House Bill 532 Controversy Thickens
As you may know I had the honor of testifying before the Ohio House Commerce and Labor Committee during its May 24, 2016 Hearing. Click here to read the testimony I gave. Below are my current remarks with an update and commentary on recent developments.
The Committee heard from a number of proponents and opponents to H.B. 532, focusing primarily on a narrow provision in the legislation that allows students to sit for the real estate exam with coursework that is not accredited. At the conclusion of the testimony, the Committee amended the legislation to keep the “noncredit bearing” coursework, but provide for advance approval of the noncredit bearing coursework by an ” appropriate state authorizing entity.” Huh?
I consider myself a pretty smart person but I’m going to need some help on this one. We currently have a regulatory scheme for approving credit bearing coursework. Why is it necessary to create a separate regulatory scheme for approving noncredit bearing coursework? We know from the Committee testimony that credit bearing courses are not more expensive than noncredit bearing coursework.
So I must wonder why such extraordinary steps are being taken to allow noncredit bearing coursework for pre-licensure education. This process and the hidden agendas of lobbyists and interested parties has certainly helped me to understand why the US tax code is more than 10 million words. Nonetheless, there is some reason why the industry wants to shortcut the accreditation process for pre-licensure courses. We may never know why, but what we do know is that more bureaucracy has been proposed to pave the way for it.
The day following the Committee hearing, the Ohio House approved the measure sending it to the Ohio Senate.

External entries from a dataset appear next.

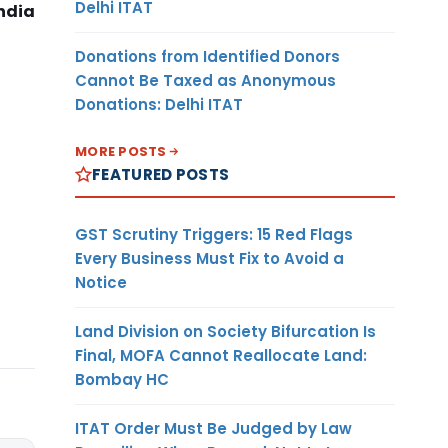
Delhi ITAT
ndia
Donations from Identified Donors
Cannot Be Taxed as Anonymous
Donations: Delhi ITAT
MORE POSTS
FEATURED POSTS
GST Scrutiny Triggers: 15 Red Flags
Every Business Must Fix to Avoid a
Notice
Land Division on Society Bifurcation Is
Final, MOFA Cannot Reallocate Land:
Bombay HC
ITAT Order Must Be Judged by Law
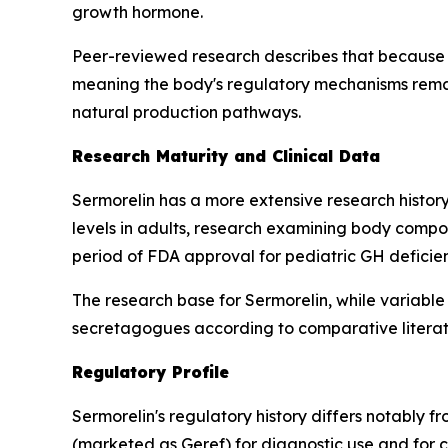
growth hormone.
Peer-reviewed research describes that because 
meaning the body's regulatory mechanisms remain
natural production pathways.
Research Maturity and Clinical Data
Sermorelin has a more extensive research history
levels in adults, research examining body compos
period of FDA approval for pediatric GH deficie
The research base for Sermorelin, while variable
secretagogues according to comparative literat
Regulatory Profile
Sermorelin's regulatory history differs notably 
(marketed as Geref) for diagnostic use and for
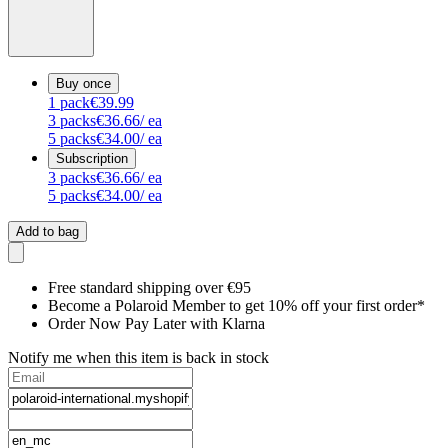
Buy once
1
pack
€39.99
3
packs
€36.66
/ ea
5
packs
€34.00
/ ea
Subscription
3
packs
€36.66
/ ea
5
packs
€34.00
/ ea
Add to bag
Free standard shipping over €95
Become a Polaroid Member to get 10% off your first order*
Order Now Pay Later with Klarna
Notify me when this item is back in stock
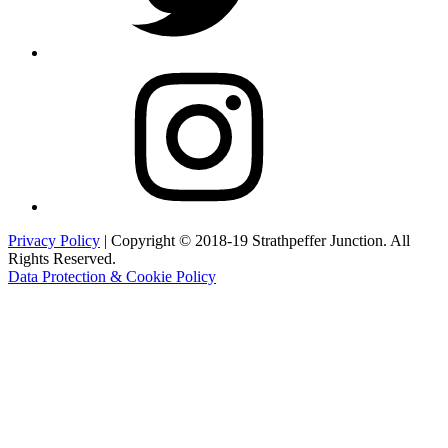
Instagram
Privacy Policy
| Copyright © 2018-19 Strathpeffer Junction. All
Rights Reserved.
Data Protection & Cookie Policy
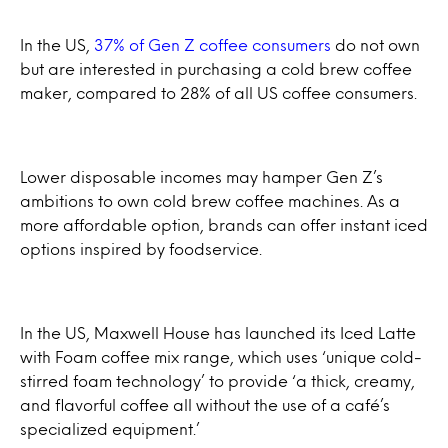
In the US,
37% of Gen Z coffee consumers
do not own
but are interested in purchasing a cold brew coffee
maker, compared to 28% of all US coffee consumers.
Lower disposable incomes may hamper Gen Z’s
ambitions to own cold brew coffee machines. As a
more affordable option, brands can offer instant iced
options inspired by foodservice.
In the US, Maxwell House has launched its Iced Latte
with Foam coffee mix range, which uses ‘unique cold-
stirred foam technology’ to provide ‘a thick, creamy,
and flavorful coffee all without the use of a café’s
specialized equipment.’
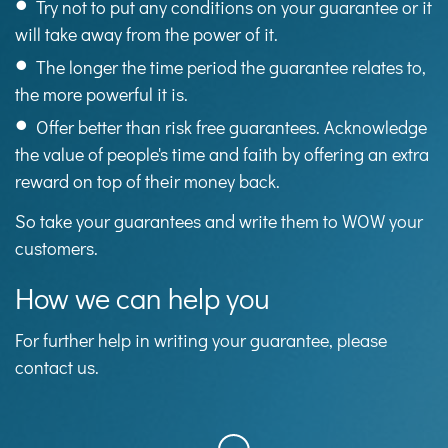
Try not to put any conditions on your guarantee or it
will take away from the power of it.
The longer the time period the guarantee relates to,
the more powerful it is.
Offer better than risk free guarantees. Acknowledge
the value of people's time and faith by offering an extra
reward on top of their money back.
So take your guarantees and write them to WOW your
customers.
How we can help you
For further help in writing your guarantee, please
contact us.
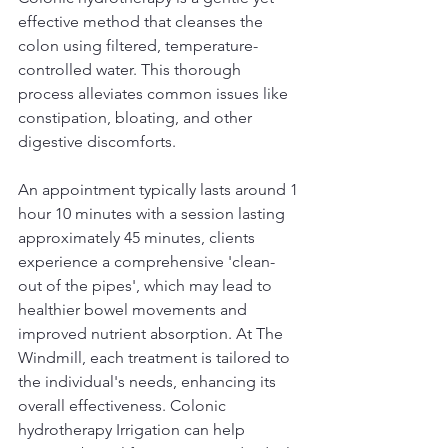
effective method that cleanses the 
colon using filtered, temperature-
controlled water. This thorough 
process alleviates common issues like 
constipation, bloating, and other 
digestive discomforts. 
An appointment typically lasts around 1 
hour 10 minutes with a session lasting 
approximately 45 minutes, clients 
experience a comprehensive 'clean-
out of the pipes', which may lead to 
healthier bowel movements and 
improved nutrient absorption. At The 
Windmill, each treatment is tailored to 
the individual's needs, enhancing its 
overall effectiveness. Colonic 
hydrotherapy Irrigation can help 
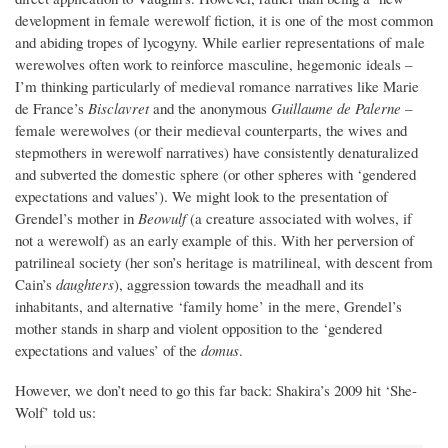
development in female werewolf fiction, it is one of the most common
and abiding tropes of lycogyny. While earlier representations of male
werewolves often work to reinforce masculine, hegemonic ideals –
I’m thinking particularly of medieval romance narratives like Marie
de France’s
Bisclavret
and the anonymous
Guillaume de Palerne
–
female werewolves (or their medieval counterparts, the wives and
stepmothers in werewolf narratives) have consistently denaturalized
and subverted the domestic sphere (or other spheres with ‘gendered
expectations and values’). We might look to the presentation of
Grendel’s mother in
Beowulf
(a creature associated with wolves, if
not a werewolf) as an early example of this. With her perversion of
patrilineal society (her son’s heritage is matrilineal, with descent from
Cain’s
daughters
), aggression towards the meadhall and its
inhabitants, and alternative ‘family home’ in the mere, Grendel’s
mother stands in sharp and violent opposition to the ‘gendered
expectations and values’ of the
domus
.
However, we don’t need to go this far back: Shakira’s 2009 hit ‘She-
Wolf’ told us:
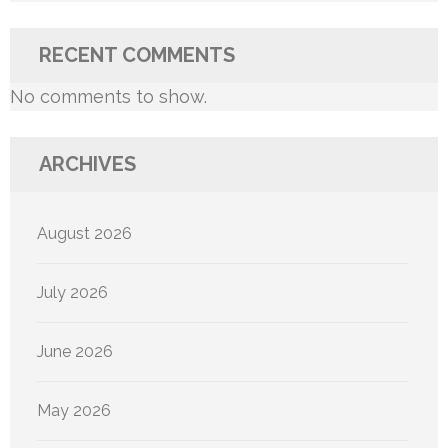
RECENT COMMENTS
No comments to show.
ARCHIVES
August 2026
July 2026
June 2026
May 2026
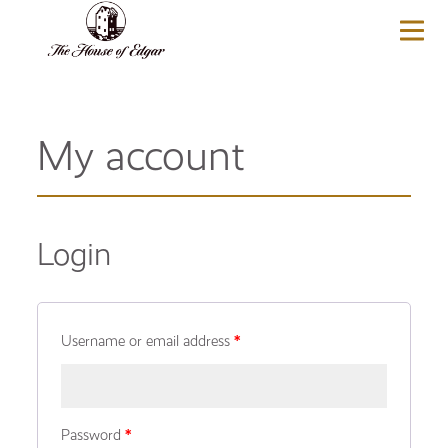
BASKET
(0)
My account
Login
Username or email address
*
Password
*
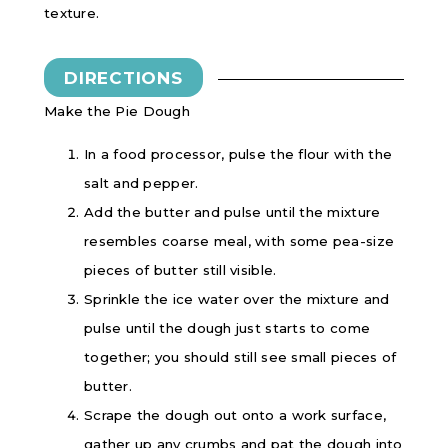
texture.
DIRECTIONS
Make the Pie Dough
In a food processor, pulse the flour with the
salt and pepper.
Add the butter and pulse until the mixture
resembles coarse meal, with some pea-size
pieces of butter still visible.
Sprinkle the ice water over the mixture and
pulse until the dough just starts to come
together; you should still see small pieces of
butter.
Scrape the dough out onto a work surface,
gather up any crumbs and pat the dough into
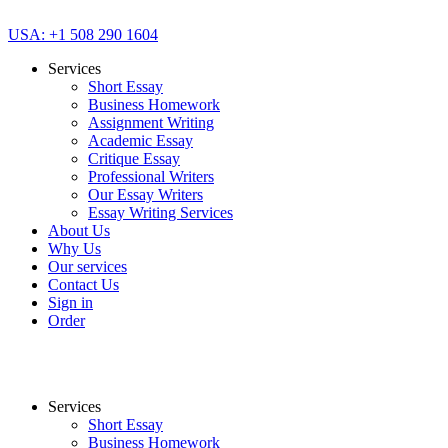
USA: +1 508 290 1604
Services
Short Essay
Business Homework
Assignment Writing
Academic Essay
Critique Essay
Professional Writers
Our Essay Writers
Essay Writing Services
About Us
Why Us
Our services
Contact Us
Sign in
Order
Services
Short Essay
Business Homework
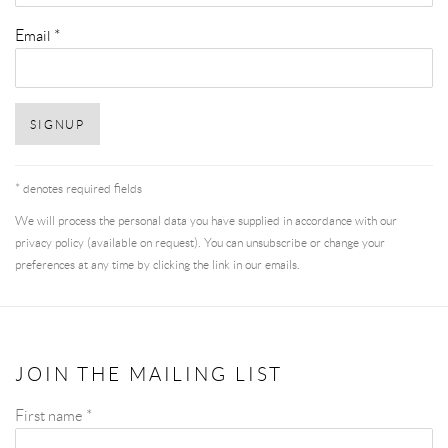
Email *
SIGNUP
* denotes required fields
We will process the personal data you have supplied in accordance with our
privacy policy (available on request). You can unsubscribe or change your
preferences at any time by clicking the link in our emails.
JOIN THE MAILING LIST
First name *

Because the legislature is now on summer recess, the bill will not progress any further until the fall. In the meantime, I applaud the efforts of all that joined Hondros in its efforts to make sure Ohio’s newest members of the real estate profession receive the best education possible.
Although the amended legislation does require “noncredit bearing” courses to pass some scrutiny before being offered, an amendment prompted by Hondros’ concerns, it does not go far enough. The fact remains that no other profession has the maze of pre-licensure requirements being proposed in Amended HB 532, and real estate professionals deserve only the best education that credit bearing courses provide.
I urge you that want to see common sense reforms for distance education with one standard for pre-licensure education, to familiarize yourself with Amended HB 532. In the fall, the debate will begin again in the Ohio Senate.